Utah ended up outscoring the Pacers 28-12 in the third quarter. Indiana only shot 28.6 percent in that period, hitting just six of 21 shots.
This from a Paul George-led Pacers team that didn’t play Friday and had built a 10-point lead in the first half over the visitors.
“That’s who we are. That’s the identity on this team is defense,” Jazz power forward Derrick Favors said. “We’re going to have bad games offensively some games. Some nights we’re going to make shots, but overall we can control what we do on the defensive end.”
The Jazz didn’t slack any in the fourth quarter, either.
Utah held tough the final 12 minutes, allowing the Pacers to score just 15 points on a measly 13 shots. Favors, Rodney Hood, Trey Burke, Alec Burks and Chris Johnson each had steals in the fourth as Indiana was forced into making 11 of its 24 turnovers in that quarter.
“We kept competing and played great defense throughout,” said Gobert, who had 17 rebounds, nine points and two blocks. “It’s hard to play good defense against a team who plays hard for 48 minutes, but we were able to do that in the second half tonight.”
And then some.
If the first half on this holiday night was a trick, the second half was certainly a treat. The Jazz held the Pacers to a mere 27 points in the final two quarters.
“They hurt us inside in the second half and we weren’t able to capitalize on the other end,” Pacers coach Frank Vogel said. “We weren’t able to execute offensively in the third quarter. We didn’t match their physicality. We let them beat us to our spots.”
That’s quite the compliment from a coach who’s used to his defensive-oriented team playing that same way in recent years.
While Utah is off to its best start in years, the Pacers dropped to 0-3. They looked like the Jazz stole their candy bag in the second half, acting frustrated and out of sorts.
“They came out with a lot of intensity, picked up the defense,” Indiana guard Monta Ellis said.

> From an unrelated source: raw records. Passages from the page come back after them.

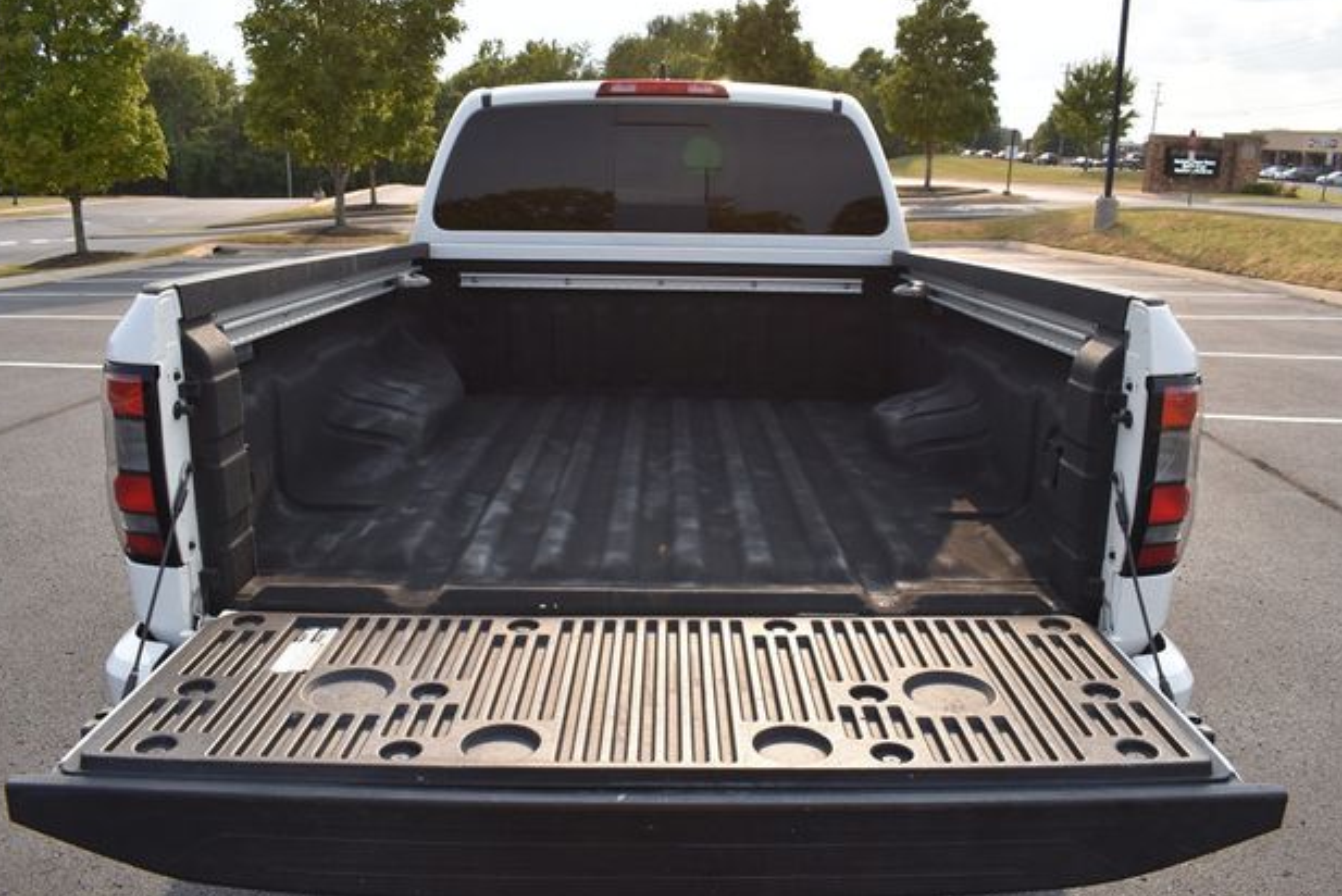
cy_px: 449
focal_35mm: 28
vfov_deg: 46.4
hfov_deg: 65.4
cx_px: 670
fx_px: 1044
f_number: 8
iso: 180
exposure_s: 1/250
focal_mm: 18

Meanwhile, the Jazz’s offense also did a turnaround, and especially Favors. He only had two points in the first half and ended up leading the Jazz in scoring again with 18 points to go with seven rebounds, three steals and a blocked shot.
“I’ve been in the league for six years, so I know how to react to certain situations,” Favors said. “I know not to put my head down if I miss a couple of shots, get in foul trouble. I just go out there and keep playing.”
Starting shooting guard Rodney Hood continued to play well. He was the bright spot of the first half, scoring 10 of his 17 points in the first quarter to keep Utah within reach.
“We were passionate out there. We didn’t want to let this one slip away,” Hood said. “They were real physical with us in the first half. We had to meet that.”
JAZZ NOTES: Utah has Sunday off after arriving back from Indiana early in the morning. The Jazz will have a couple of days to practice before hosting Portland on Wednesday for their home opener at Vivint Arena. … Center Jeff Withey got his first action in a Jazz uniform, playing the final 1:21.
Everybody on the team who is healthy has now played. … Rookie Trey Lyles scored his first two NBA points in Indiana where he went to high school. … Utah had lost its previous four games to the Pacers, dating back to Jan. 26, 2013.